Work item - Type out the records again, exactly as they are.

Dataset content -
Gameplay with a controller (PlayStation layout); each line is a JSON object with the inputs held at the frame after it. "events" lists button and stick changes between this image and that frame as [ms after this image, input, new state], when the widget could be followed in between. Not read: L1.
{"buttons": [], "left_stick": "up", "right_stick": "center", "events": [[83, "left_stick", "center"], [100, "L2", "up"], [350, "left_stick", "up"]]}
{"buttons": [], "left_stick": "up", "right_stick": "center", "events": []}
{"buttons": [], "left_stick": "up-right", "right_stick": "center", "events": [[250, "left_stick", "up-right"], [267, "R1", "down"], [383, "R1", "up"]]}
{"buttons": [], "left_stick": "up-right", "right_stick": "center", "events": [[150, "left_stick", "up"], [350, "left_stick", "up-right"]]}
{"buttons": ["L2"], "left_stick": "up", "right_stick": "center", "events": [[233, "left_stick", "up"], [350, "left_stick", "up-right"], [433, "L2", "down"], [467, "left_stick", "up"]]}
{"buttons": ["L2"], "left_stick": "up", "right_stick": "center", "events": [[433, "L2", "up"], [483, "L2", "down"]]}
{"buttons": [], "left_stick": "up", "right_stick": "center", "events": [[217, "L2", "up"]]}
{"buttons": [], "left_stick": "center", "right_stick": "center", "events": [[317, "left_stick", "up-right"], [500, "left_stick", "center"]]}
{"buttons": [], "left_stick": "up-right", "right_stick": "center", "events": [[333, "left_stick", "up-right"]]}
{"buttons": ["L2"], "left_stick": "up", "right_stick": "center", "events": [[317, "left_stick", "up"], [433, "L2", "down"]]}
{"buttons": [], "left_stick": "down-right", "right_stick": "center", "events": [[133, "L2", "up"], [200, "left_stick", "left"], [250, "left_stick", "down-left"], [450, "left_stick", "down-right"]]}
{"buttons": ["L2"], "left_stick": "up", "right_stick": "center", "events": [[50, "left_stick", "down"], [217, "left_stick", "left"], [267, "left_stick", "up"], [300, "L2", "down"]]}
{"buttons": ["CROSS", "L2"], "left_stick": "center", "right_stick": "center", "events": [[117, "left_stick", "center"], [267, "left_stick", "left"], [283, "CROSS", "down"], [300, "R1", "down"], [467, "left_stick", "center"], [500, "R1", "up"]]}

Answer section -
Gameplay with a controller (PlayStation layout); each line is a JSON object with the inputs held at the frame after it. "events" lists button and stick changes between this image and that frame as [ms after this image, input, new state], when the widget could be followed in between. Not read: L1.
{"buttons": [], "left_stick": "up", "right_stick": "center", "events": [[83, "left_stick", "center"], [100, "L2", "up"], [350, "left_stick", "up"]]}
{"buttons": [], "left_stick": "up", "right_stick": "center", "events": []}
{"buttons": [], "left_stick": "up-right", "right_stick": "center", "events": [[250, "left_stick", "up-right"], [267, "R1", "down"], [383, "R1", "up"]]}
{"buttons": [], "left_stick": "up-right", "right_stick": "center", "events": [[150, "left_stick", "up"], [350, "left_stick", "up-right"]]}
{"buttons": ["L2"], "left_stick": "up", "right_stick": "center", "events": [[233, "left_stick", "up"], [350, "left_stick", "up-right"], [433, "L2", "down"], [467, "left_stick", "up"]]}
{"buttons": ["L2"], "left_stick": "up", "right_stick": "center", "events": [[433, "L2", "up"], [483, "L2", "down"]]}
{"buttons": [], "left_stick": "up", "right_stick": "center", "events": [[217, "L2", "up"]]}
{"buttons": [], "left_stick": "center", "right_stick": "center", "events": [[317, "left_stick", "up-right"], [500, "left_stick", "center"]]}
{"buttons": [], "left_stick": "up-right", "right_stick": "center", "events": [[333, "left_stick", "up-right"]]}
{"buttons": ["L2"], "left_stick": "up", "right_stick": "center", "events": [[317, "left_stick", "up"], [433, "L2", "down"]]}
{"buttons": [], "left_stick": "down-right", "right_stick": "center", "events": [[133, "L2", "up"], [200, "left_stick", "left"], [250, "left_stick", "down-left"], [450, "left_stick", "down-right"]]}
{"buttons": ["L2"], "left_stick": "up", "right_stick": "center", "events": [[50, "left_stick", "down"], [217, "left_stick", "left"], [267, "left_stick", "up"], [300, "L2", "down"]]}
{"buttons": ["CROSS", "L2"], "left_stick": "center", "right_stick": "center", "events": [[117, "left_stick", "center"], [267, "left_stick", "left"], [283, "CROSS", "down"], [300, "R1", "down"], [467, "left_stick", "center"], [500, "R1", "up"]]}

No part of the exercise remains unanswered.